EventsFamily Day at Lotus Blossoms Bazaar (at Binford Elementary School, 2300 E. 2nd St.)
Saturday, March 29; 11 a.m. to 2 p.m.
MMWC will again be hosting special hands-on crafts tables at this year's free Family Day at the Lotus Blossoms Bazaar. The event will feature arts and activities that bring the world to your fingertips, and live performances in the Performance Corner. All ages are welcome. The event will be sponsored by the Lotus Education and Arts Foundation.
Lecture--The Fight Against Cultural Racketeering: Exposing the Global Black Market in Looted Art and Antiquities
Thursday, April 3; 5 p.m.
Cultural racketeering, or the organized, mass-scale looting and smuggling of art and archaeological artifacts, has exploded in recent years. Global criminal networks are taking advantage of political unrest in Egypt, Syria, and other countries in crisis to systematically rob priceless cultural heritage and, in many cases, the future economic sustainability of communities that depend on cultural tourism. More than $2 billion in antiquities have been looted from Egypt alone since 2011. Marion Werkheiser, attorney and founder of Cultural Heritage Partners, PLLC, and recipient of the 2014 College of Arts and Sciences Outstanding Young Alumni Award, will discuss the international legal frameworks that govern cultural heritage preservation, the dynamics of the underground trade in art and antiquities, and efforts underway to combat these coordinated attacks on our shared cultural heritage.
Lecture--Hiding the Private in Public: Reconstructing Katharine and Charles Bowden's A Pictorial Story of Hiawatha (1904)
Tuesday, April 15; 12 to 1 p.m.
Andy Uhrich is an Indiana University PhD student in the Film and Media Studies Program in the Department of Communication and Culture who notes scholars have examined how Longfellow's 1855 poem "The Song of Hiawatha" took on new, unexpected resonances with white Americans at the beginning of the 20th century.

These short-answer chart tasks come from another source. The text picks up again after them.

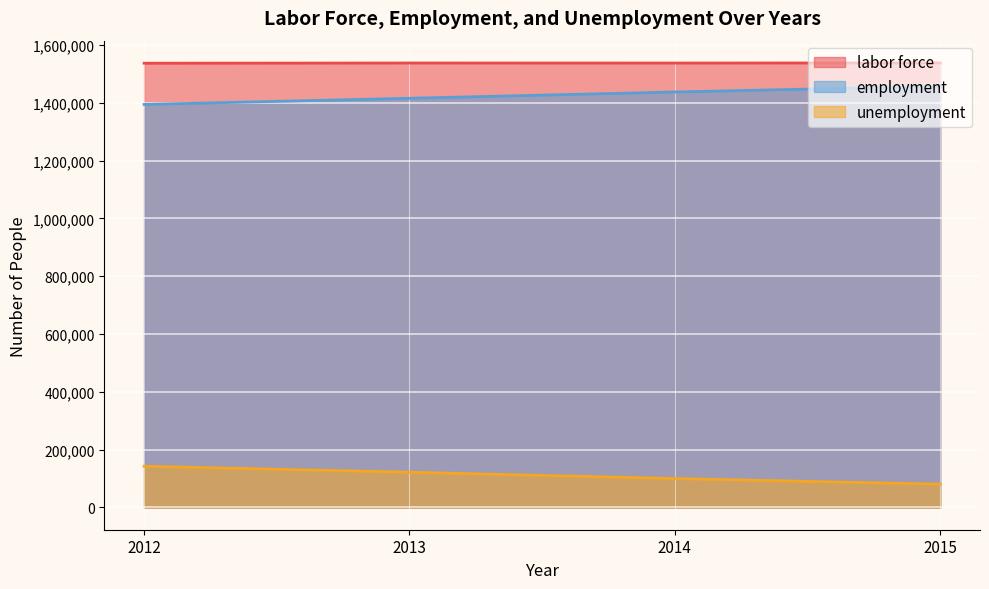

Which series has the largest range (max minus min)?

employment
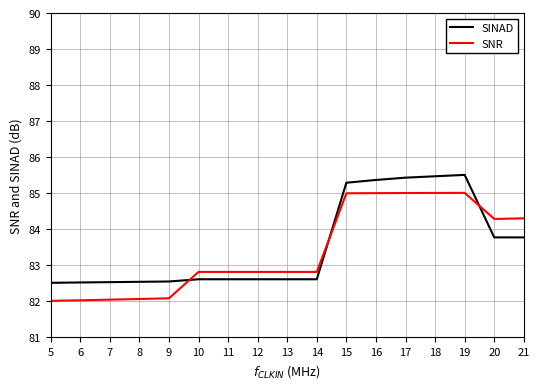

What is the total value across all series at 5?

164.5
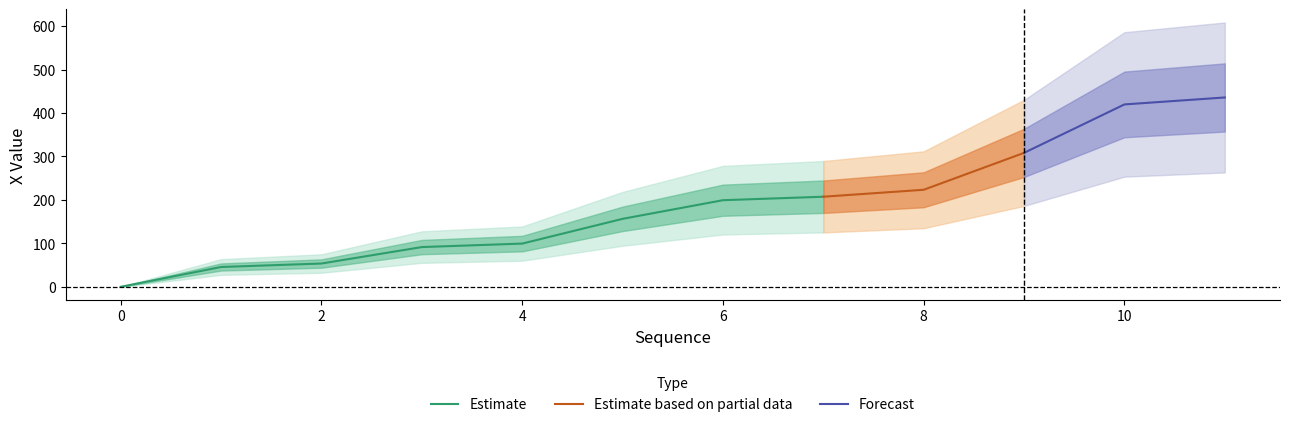

Rank the categories by value from highest to lowest.

11, 10, 9, 8, 7, 6, 5, 4, 3, 2, 1, 0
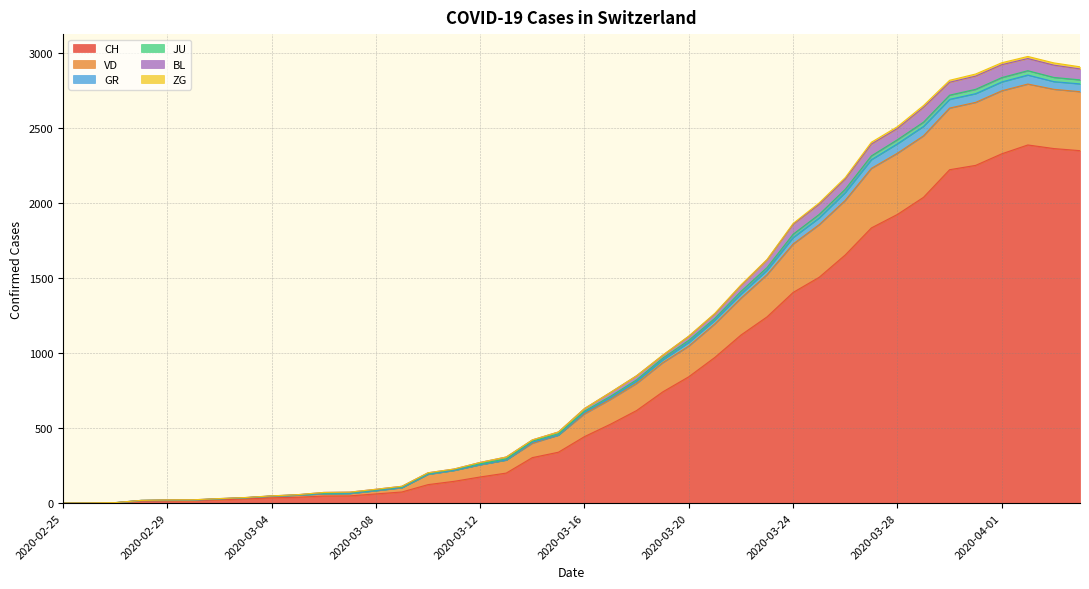

What is the highest value of the CH series?

2387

The poem's character of Hiawatha--whom Longfellow conflated out of a hybrid of Ojibwe and Iroquois historical and religious personas--became a pop culture icon. Images of Hiawatha circulated widely across the multiple and expanding mass media of the era: live theater, musical compositions, newspapers and popular magazines, picture postcards, and photography and lantern slides. Less examined, partially due to their lost or hidden archival status, is a cycle of three films on Hiawatha released in 1904. Ulrich's presentation considers these early cinematic representations of Hiawatha through an analysis of the extant film elements of an illustrated lecture by the Bowdens, a married couple who presented a live show mixing narration and projected moving pictures and hand colored slides.
Performance--Stephen and Nancy Dickey: Remembering Lotus Dickey
Tuesday, May 20; 4 p.m.
Lotus Dickey (1911-1989) was a traditional singer, songwriter, and fiddler from southern Indiana (Orange County) who inspired a generation of performers and Bloomington's Lotus World Music and Arts Festival. Stephen and Nancy Dickey, son and daughter-in-law of Lotus and members of Grease Gravy (a country-bluegrass string band), will perform some of his songs during this concert honoring Lotus's legacy. The event is free and co-sponsored by Traditional Arts Indiana.